NORTH MIAMI (CBS4) - Summertime in South Florida usually means summer camp for many kids.

A select few, though, they have traded in the field trips for classrooms and homework. The kids call it an experience of a lifetime.

CBS4's David Sutta saw the camp first hand at the Cushman school in North Miami Tuesday.  The fifth graders were screaming for ice cream during lunch.

"So I'm the one who gets the money right?" one student says to the other.  A girl quickly responds. "Yes!"  The students are putting on this lunch time sale as an experiment in Sep Niakan's entrepreneur class.

"What I remember about school is, frankly, it was boring. What these guys do here is really make school interesting," said Niakan.

Niakan, a real estate broker by trade, is volunteering his time with a program called Breakthrough Miami. Niakan explains why it's not a summer camp and definitely not summer school.

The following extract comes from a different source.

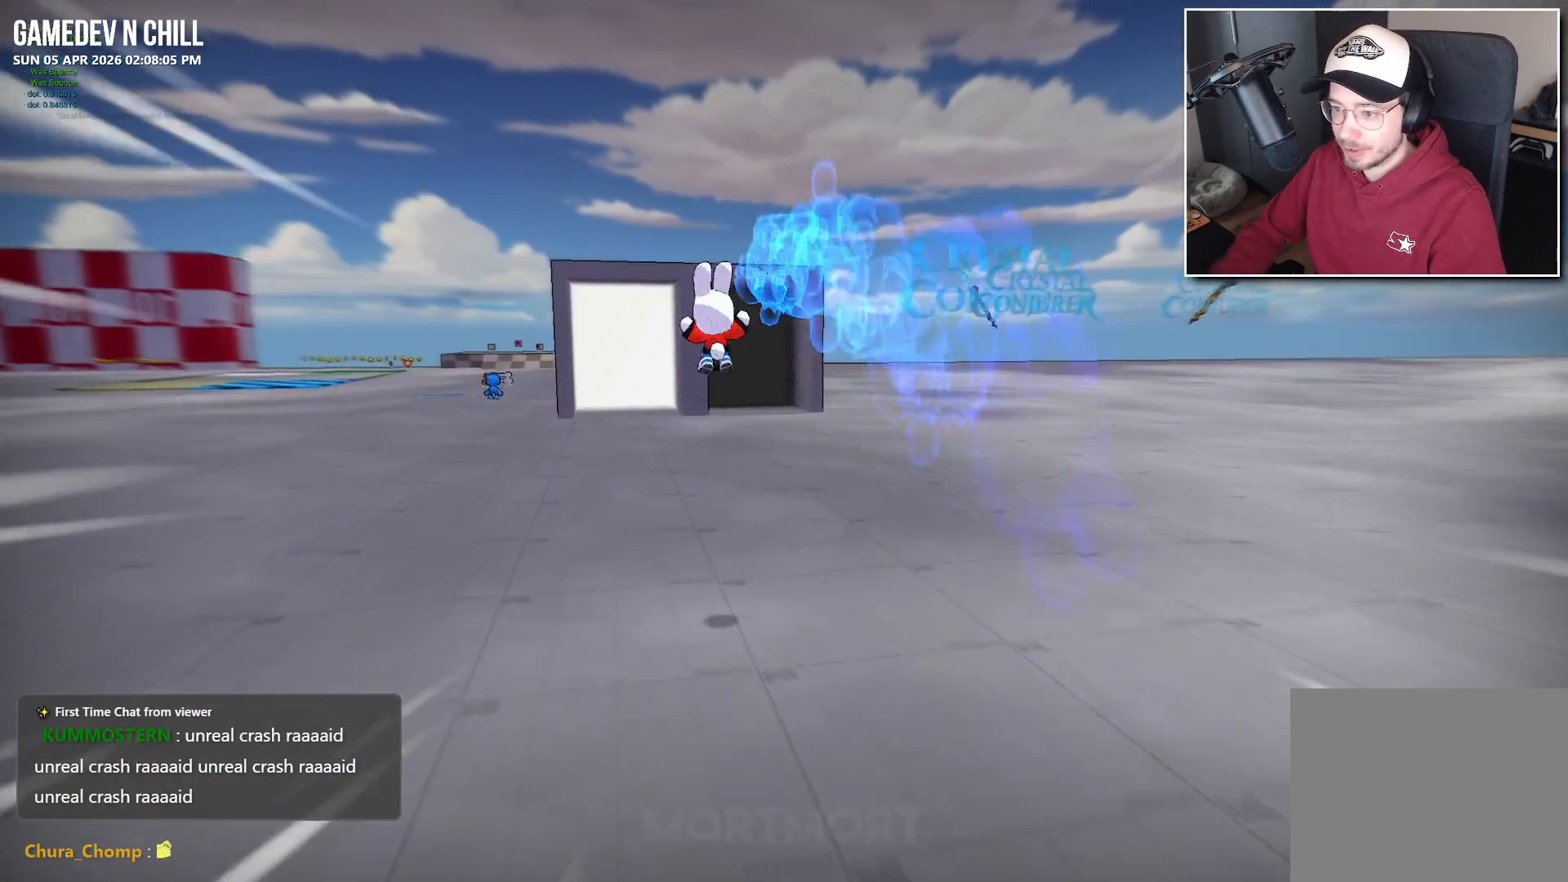
{"buttons": [], "left_stick": "up", "right_stick": "center", "events": []}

"You can go out of the box and forget FCATS and all that exam nonsense and focus on teaching the kids something they can use for the rest of their life."

The six week program, celebrating it's 20th year, has core classes and electives.  The staff likens it to boot camp?

"Academic Boot camp," said Jamael Stewart, a coordinator with Miami Breakthrough. "My first question when I go out for recruitment is I ask the kid is 'how many of you guys want to go to school for the summer and do two hours of homework every night?'"

Over 350 students applied, even interviewed.  Maya Reaves was one of the 125 made it in.

"I think we are learning how to create a business and how to sell and how to bank with money.  And how to talk to people and see what they want because the customer is always right," Reaves said.

The program taught mainly by high school and college students brings mentoring into the classroom.  All of it paid for by grants. Joan Lutton of the Cushman School in North Miami invited the program to use their facilities.

"It's not  just  helping these kids it helps the community because these kids are going to go out into the community and they are going to be good students, they are going to be good citizens and they are going to do the right thing," Lutton said.

Many of these 10-year-olds had never even heard of the word "entrepreneur" four weeks ago.  "Hey you can't be eating on the job!" Reaves told one of her co-workers.

The classmate replies "I'm on my lunch break while I'm working."

Today they are pros, except for the finance man.

"The finance man was eating pizza so he couldn't do his job and I had to do both jobs." Reaves said.